Your assignment: Give the records below again, exactly as they appear.

Records shown:
Start of Block

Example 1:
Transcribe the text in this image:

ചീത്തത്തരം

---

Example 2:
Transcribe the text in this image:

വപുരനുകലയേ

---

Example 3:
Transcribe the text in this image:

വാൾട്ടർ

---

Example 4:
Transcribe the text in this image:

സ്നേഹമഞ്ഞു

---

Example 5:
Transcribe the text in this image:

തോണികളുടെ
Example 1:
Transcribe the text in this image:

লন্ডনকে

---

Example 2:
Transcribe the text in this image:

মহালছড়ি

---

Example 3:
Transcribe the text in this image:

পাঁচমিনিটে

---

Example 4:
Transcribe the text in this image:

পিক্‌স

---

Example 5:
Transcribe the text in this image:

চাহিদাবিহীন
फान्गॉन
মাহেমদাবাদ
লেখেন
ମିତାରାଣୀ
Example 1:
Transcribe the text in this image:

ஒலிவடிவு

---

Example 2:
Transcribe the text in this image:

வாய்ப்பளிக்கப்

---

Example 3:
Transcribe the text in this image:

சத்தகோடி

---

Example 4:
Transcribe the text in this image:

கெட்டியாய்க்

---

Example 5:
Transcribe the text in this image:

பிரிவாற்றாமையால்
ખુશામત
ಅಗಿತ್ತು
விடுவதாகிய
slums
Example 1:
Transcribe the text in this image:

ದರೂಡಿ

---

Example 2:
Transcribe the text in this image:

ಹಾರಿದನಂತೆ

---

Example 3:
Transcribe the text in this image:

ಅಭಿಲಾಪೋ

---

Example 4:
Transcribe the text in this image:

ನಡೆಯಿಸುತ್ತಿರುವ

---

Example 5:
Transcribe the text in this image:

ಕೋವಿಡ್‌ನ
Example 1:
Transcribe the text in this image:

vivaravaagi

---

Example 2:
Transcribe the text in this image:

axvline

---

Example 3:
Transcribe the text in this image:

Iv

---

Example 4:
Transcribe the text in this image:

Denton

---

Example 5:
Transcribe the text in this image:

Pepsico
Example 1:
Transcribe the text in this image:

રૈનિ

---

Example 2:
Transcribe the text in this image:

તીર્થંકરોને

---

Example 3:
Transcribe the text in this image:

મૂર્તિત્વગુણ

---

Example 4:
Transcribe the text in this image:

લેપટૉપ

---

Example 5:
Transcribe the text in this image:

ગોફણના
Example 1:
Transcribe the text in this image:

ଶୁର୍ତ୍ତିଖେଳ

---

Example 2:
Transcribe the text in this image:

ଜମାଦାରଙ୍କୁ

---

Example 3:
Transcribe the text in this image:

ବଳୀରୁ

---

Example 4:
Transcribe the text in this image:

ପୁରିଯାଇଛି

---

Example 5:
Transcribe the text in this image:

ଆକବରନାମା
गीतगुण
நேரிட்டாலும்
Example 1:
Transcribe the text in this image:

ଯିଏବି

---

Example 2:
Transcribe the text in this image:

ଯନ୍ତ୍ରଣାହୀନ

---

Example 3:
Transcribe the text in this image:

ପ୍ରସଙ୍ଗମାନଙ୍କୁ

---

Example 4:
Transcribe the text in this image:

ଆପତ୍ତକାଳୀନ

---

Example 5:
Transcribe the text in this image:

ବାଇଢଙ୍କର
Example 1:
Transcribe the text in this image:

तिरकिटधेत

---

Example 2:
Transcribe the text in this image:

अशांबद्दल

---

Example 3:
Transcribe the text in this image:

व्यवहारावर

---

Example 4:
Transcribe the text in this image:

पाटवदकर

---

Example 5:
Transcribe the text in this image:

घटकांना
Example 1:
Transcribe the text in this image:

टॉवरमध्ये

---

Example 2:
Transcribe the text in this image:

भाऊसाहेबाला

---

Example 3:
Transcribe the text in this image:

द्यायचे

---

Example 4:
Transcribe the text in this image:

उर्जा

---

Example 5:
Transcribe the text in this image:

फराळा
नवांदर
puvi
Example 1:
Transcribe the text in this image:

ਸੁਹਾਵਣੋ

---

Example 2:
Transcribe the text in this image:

End of Block

Result:
Example 1:
Transcribe the text in this image:

ചീത്തത്തരം

---

Example 2:
Transcribe the text in this image:

വപുരനുകലയേ

---

Example 3:
Transcribe the text in this image:

വാൾട്ടർ

---

Example 4:
Transcribe the text in this image:

സ്നേഹമഞ്ഞു

---

Example 5:
Transcribe the text in this image:

തോണികളുടെ
Example 1:
Transcribe the text in this image:

লন্ডনকে

---

Example 2:
Transcribe the text in this image:

মহালছড়ি

---

Example 3:
Transcribe the text in this image:

পাঁচমিনিটে

---

Example 4:
Transcribe the text in this image:

পিক্‌স

---

Example 5:
Transcribe the text in this image:

চাহিদাবিহীন
फान्गॉन
মাহেমদাবাদ
লেখেন
ମିତାରାଣୀ
Example 1:
Transcribe the text in this image:

ஒலிவடிவு

---

Example 2:
Transcribe the text in this image:

வாய்ப்பளிக்கப்

---

Example 3:
Transcribe the text in this image:

சத்தகோடி

---

Example 4:
Transcribe the text in this image:

கெட்டியாய்க்

---

Example 5:
Transcribe the text in this image:

பிரிவாற்றாமையால்
ખુશામત
ಅಗಿತ್ತು
விடுவதாகிய
slums
Example 1:
Transcribe the text in this image:

ದರೂಡಿ

---

Example 2:
Transcribe the text in this image:

ಹಾರಿದನಂತೆ

---

Example 3:
Transcribe the text in this image:

ಅಭಿಲಾಪೋ

---

Example 4:
Transcribe the text in this image:

ನಡೆಯಿಸುತ್ತಿರುವ

---

Example 5:
Transcribe the text in this image:

ಕೋವಿಡ್‌ನ
Example 1:
Transcribe the text in this image:

vivaravaagi

---

Example 2:
Transcribe the text in this image:

axvline

---

Example 3:
Transcribe the text in this image:

Iv

---

Example 4:
Transcribe the text in this image:

Denton

---

Example 5:
Transcribe the text in this image:

Pepsico
Example 1:
Transcribe the text in this image:

રૈનિ

---

Example 2:
Transcribe the text in this image:

તીર્થંકરોને

---

Example 3:
Transcribe the text in this image:

મૂર્તિત્વગુણ

---

Example 4:
Transcribe the text in this image:

લેપટૉપ

---

Example 5:
Transcribe the text in this image:

ગોફણના
Example 1:
Transcribe the text in this image:

ଶୁର୍ତ୍ତିଖେଳ

---

Example 2:
Transcribe the text in this image:

ଜମାଦାରଙ୍କୁ

---

Example 3:
Transcribe the text in this image:

ବଳୀରୁ

---

Example 4:
Transcribe the text in this image:

ପୁରିଯାଇଛି

---

Example 5:
Transcribe the text in this image:

ଆକବରନାମା
गीतगुण
நேரிட்டாலும்
Example 1:
Transcribe the text in this image:

ଯିଏବି

---

Example 2:
Transcribe the text in this image:

ଯନ୍ତ୍ରଣାହୀନ

---

Example 3:
Transcribe the text in this image:

ପ୍ରସଙ୍ଗମାନଙ୍କୁ

---

Example 4:
Transcribe the text in this image:

ଆପତ୍ତକାଳୀନ

---

Example 5:
Transcribe the text in this image:

ବାଇଢଙ୍କର
Example 1:
Transcribe the text in this image:

तिरकिटधेत

---

Example 2:
Transcribe the text in this image:

अशांबद्दल

---

Example 3:
Transcribe the text in this image:

व्यवहारावर

---

Example 4:
Transcribe the text in this image:

पाटवदकर

---

Example 5:
Transcribe the text in this image:

घटकांना
Example 1:
Transcribe the text in this image:

टॉवरमध्ये

---

Example 2:
Transcribe the text in this image:

भाऊसाहेबाला

---

Example 3:
Transcribe the text in this image:

द्यायचे

---

Example 4:
Transcribe the text in this image:

उर्जा

---

Example 5:
Transcribe the text in this image:

फराळा
नवांदर
puvi
Example 1:
Transcribe the text in this image:

ਸੁਹਾਵਣੋ

---

Example 2:
Transcribe the text in this image:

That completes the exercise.